O investimento público e privado na Ciência é fundamental
para o desenvolvimento da sociedade moderna, quer a nível colectivo, quer a nível
individual. A professora catedrática Helena Freitas, do Centro de Ecologia
Funcional da Universidade de Coimbra, refere-se “à ciência enquanto processo de
crescimento intelectual e humano, na ambição pelo conhecimento, no desafio da
procura de soluções para os problemas, no confronto livre de ideias, na audácia
do pensamento, no encanto da descoberta. A Ciência liberta-nos na medida em que
nos oferece sempre mais caminhos e mais desafios. A própria matriz da ciência é
a liberdade.”
O
desenvolvimento da ciência também tem permitido uma maior igualdade de
oportunidades de género. De facto, Helena Freitas sublinha também o papel
insubstituível que “a ciência tem tido na libertação da mulher e na promoção da
igualdade de oportunidades”. E isto é salientado por António Galopim de
Carvalho, professor catedrático jubilado de geologia da Universidade de Lisboa
e um dos nossos principais decanos da comunicação de ciência para todos em
Portugal: “Ao percorrer a
história das ciências da Terra, pude constatar a quase ausência de mulheres,
entre os muitos participantes, nesta longa caminhada.

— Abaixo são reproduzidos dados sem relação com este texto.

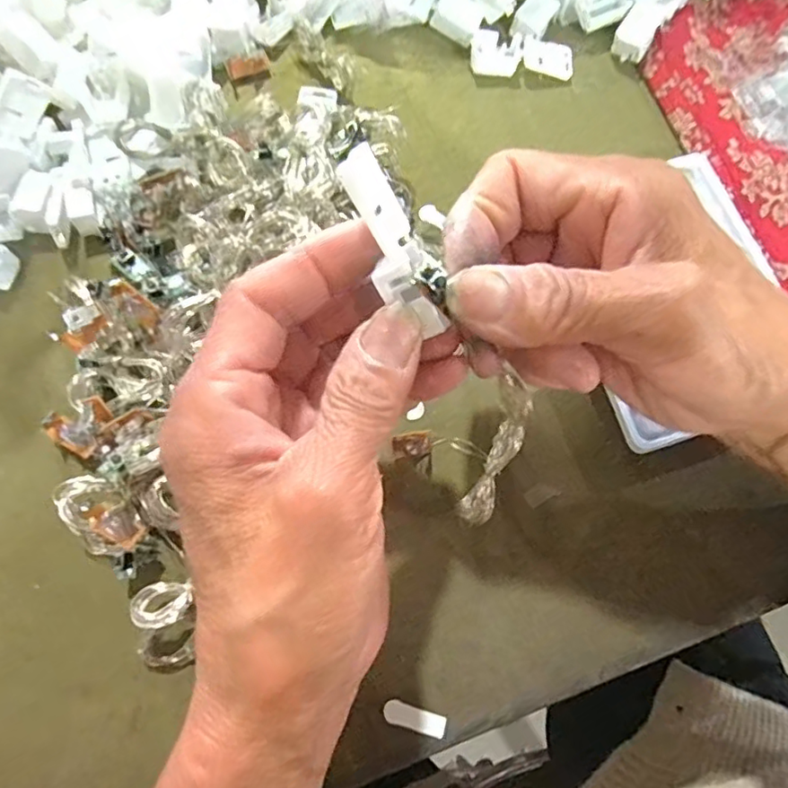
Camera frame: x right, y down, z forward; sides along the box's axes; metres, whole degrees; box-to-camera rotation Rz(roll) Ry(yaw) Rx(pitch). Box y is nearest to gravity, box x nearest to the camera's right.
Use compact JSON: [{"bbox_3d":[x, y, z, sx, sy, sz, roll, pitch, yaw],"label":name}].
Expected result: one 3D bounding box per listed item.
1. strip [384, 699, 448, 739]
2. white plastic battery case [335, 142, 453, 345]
[{"bbox_3d":[0.008,0.122,0.214,0.024,0.004,0.007,17,74,4],"label":"strip"},{"bbox_3d":[0.001,-0.041,0.160,0.016,0.011,0.054,-27,103,-8],"label":"white plastic battery case"}]

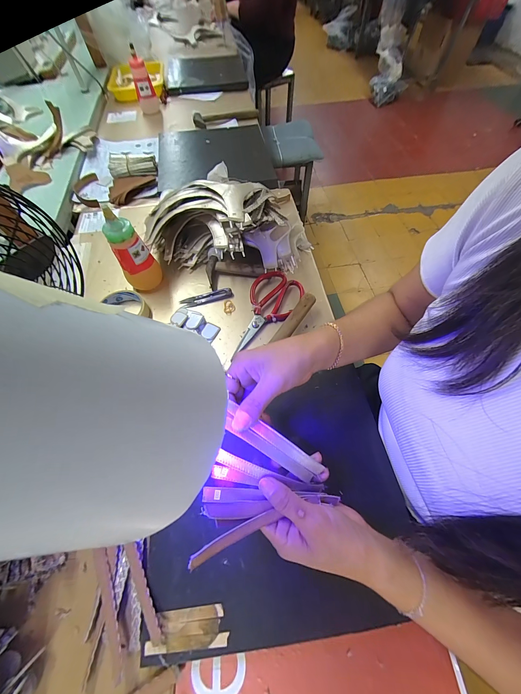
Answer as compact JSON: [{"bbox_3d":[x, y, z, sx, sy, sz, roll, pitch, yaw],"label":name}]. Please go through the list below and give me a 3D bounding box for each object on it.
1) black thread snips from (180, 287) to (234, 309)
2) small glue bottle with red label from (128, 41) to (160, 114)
[{"bbox_3d":[-0.103,-0.094,0.499,0.098,0.010,0.025,-15,62,-8],"label":"black thread snips"},{"bbox_3d":[-0.376,-0.849,0.832,0.058,0.153,0.058,-16,63,-9],"label":"small glue bottle with red label"}]

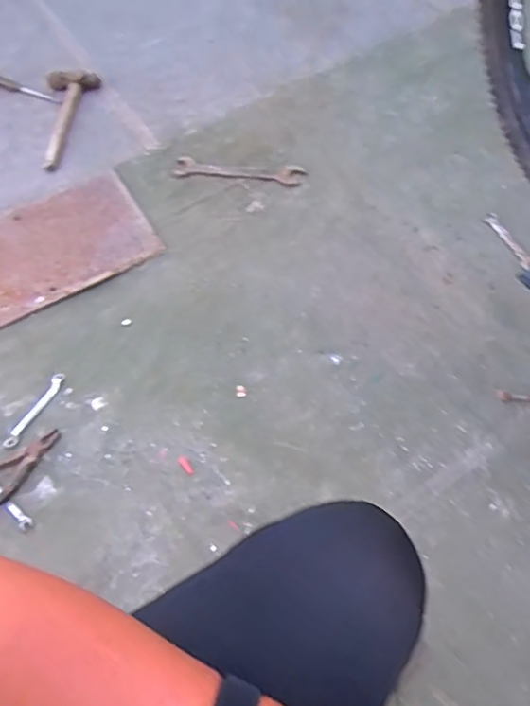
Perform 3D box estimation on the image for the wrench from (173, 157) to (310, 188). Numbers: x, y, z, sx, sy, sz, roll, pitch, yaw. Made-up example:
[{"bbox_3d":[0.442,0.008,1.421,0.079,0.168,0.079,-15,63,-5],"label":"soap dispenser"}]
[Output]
[{"bbox_3d":[-0.052,-0.371,1.156,0.266,0.010,0.061,0,61,3],"label":"wrench"}]

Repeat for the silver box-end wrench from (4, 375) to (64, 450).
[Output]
[{"bbox_3d":[-0.371,0.092,0.911,0.022,0.009,0.140,23,64,15],"label":"silver box-end wrench"}]

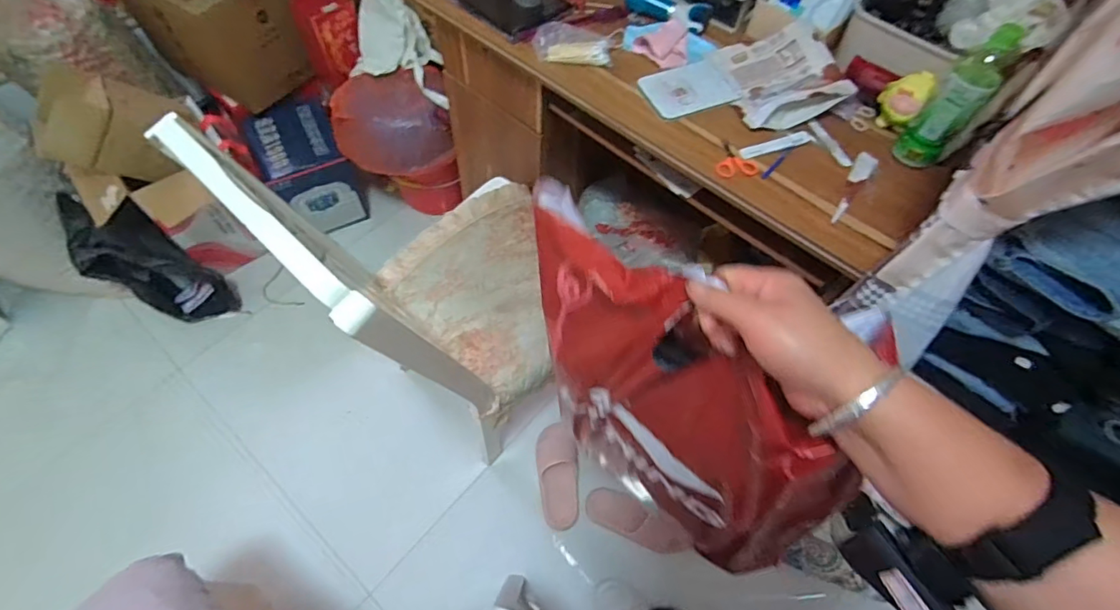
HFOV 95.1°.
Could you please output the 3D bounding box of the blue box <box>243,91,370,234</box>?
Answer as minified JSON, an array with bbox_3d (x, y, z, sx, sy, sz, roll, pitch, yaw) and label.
[{"bbox_3d":[-0.730,-0.402,1.508,0.230,0.233,0.319,-24,64,-16],"label":"blue box"}]

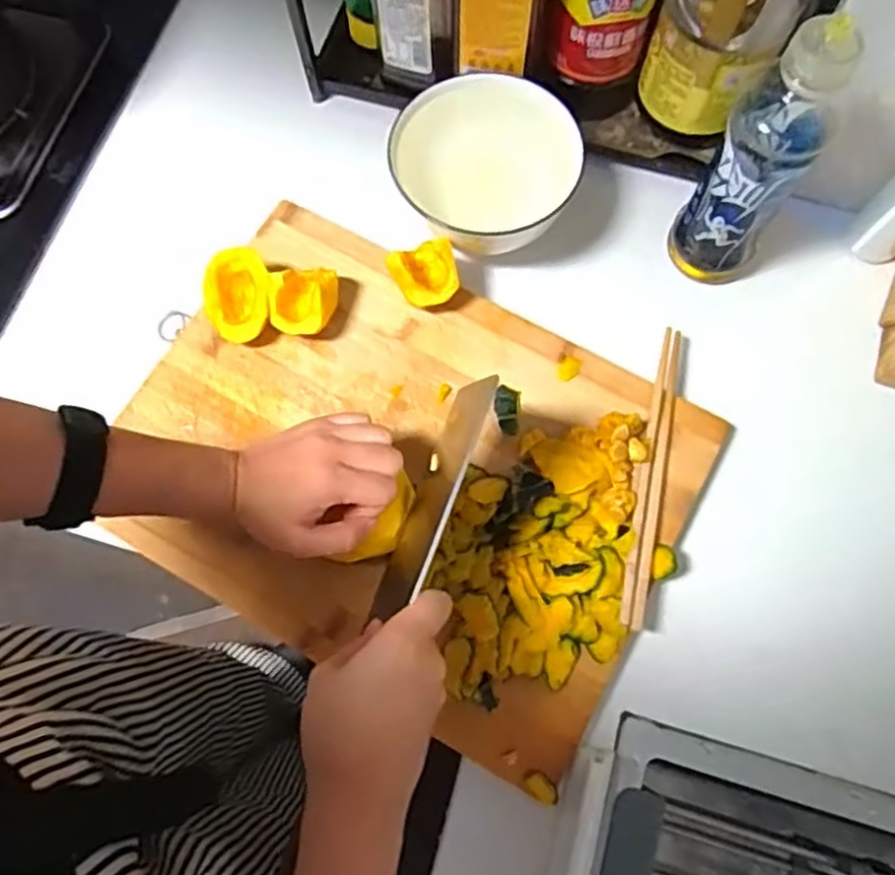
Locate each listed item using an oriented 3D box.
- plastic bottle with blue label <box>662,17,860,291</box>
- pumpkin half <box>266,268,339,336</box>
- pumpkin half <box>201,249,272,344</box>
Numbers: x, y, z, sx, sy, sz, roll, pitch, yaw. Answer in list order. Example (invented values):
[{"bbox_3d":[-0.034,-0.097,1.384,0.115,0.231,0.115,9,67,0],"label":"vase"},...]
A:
[{"bbox_3d":[0.219,-0.193,0.497,0.062,0.217,0.062,38,77,11],"label":"plastic bottle with blue label"},{"bbox_3d":[-0.112,-0.104,0.560,0.052,0.038,0.052,3,73,1],"label":"pumpkin half"},{"bbox_3d":[-0.165,-0.109,0.562,0.053,0.037,0.068,-14,73,-4],"label":"pumpkin half"}]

Como em qualquer ramo da
Ciência, Isso deve-se, unicamente, à condição de inferioridade imposta, no
passado, às mulheres, a quem a liberdade de estudar era praticamente vedada. O século
XX acabou com essa indignidade e, assim, são muitas as mulheres, hoje tantas ou
mais do que os homens, a ocuparem os bancos e as cátedras das universidades, e
participarem na investigação científica e tecnológica”.
Por fim, é
importante reconhecer que a Ciência, fonte de liberdade e de pensamento
crítico, não pode ficar fechada nas bancadas dos laboratórios. Para se cumprir,
a Ciência precisa de ser comunicada a todos para poder ser útil. A todos, pois
se a Ciência é feita pelos cientistas, o conhecimento que dela resulta é para
ser usufruído por toda a humanidade. E para se cumprir este desiderato importa
fortalecer a comunicação de ciência que é a garante da liberdade de acesso ao
conhecimento científico. Se os comunicadores de ciência são os motores desta
tarefa, a isto não se podem alhear os meios de comunicação social como veículos
de difusão de informação ao alcance de todos. E a imprensa tem, naturalmente,
um papel fulcral nesta difusão da Ciência, em particular a imprensa regional
que é um dos pilares do sistema democrático e da liberdade de expressão. A
presença de Ciência na Imprensa Regional é também uma das conquistas de Abril!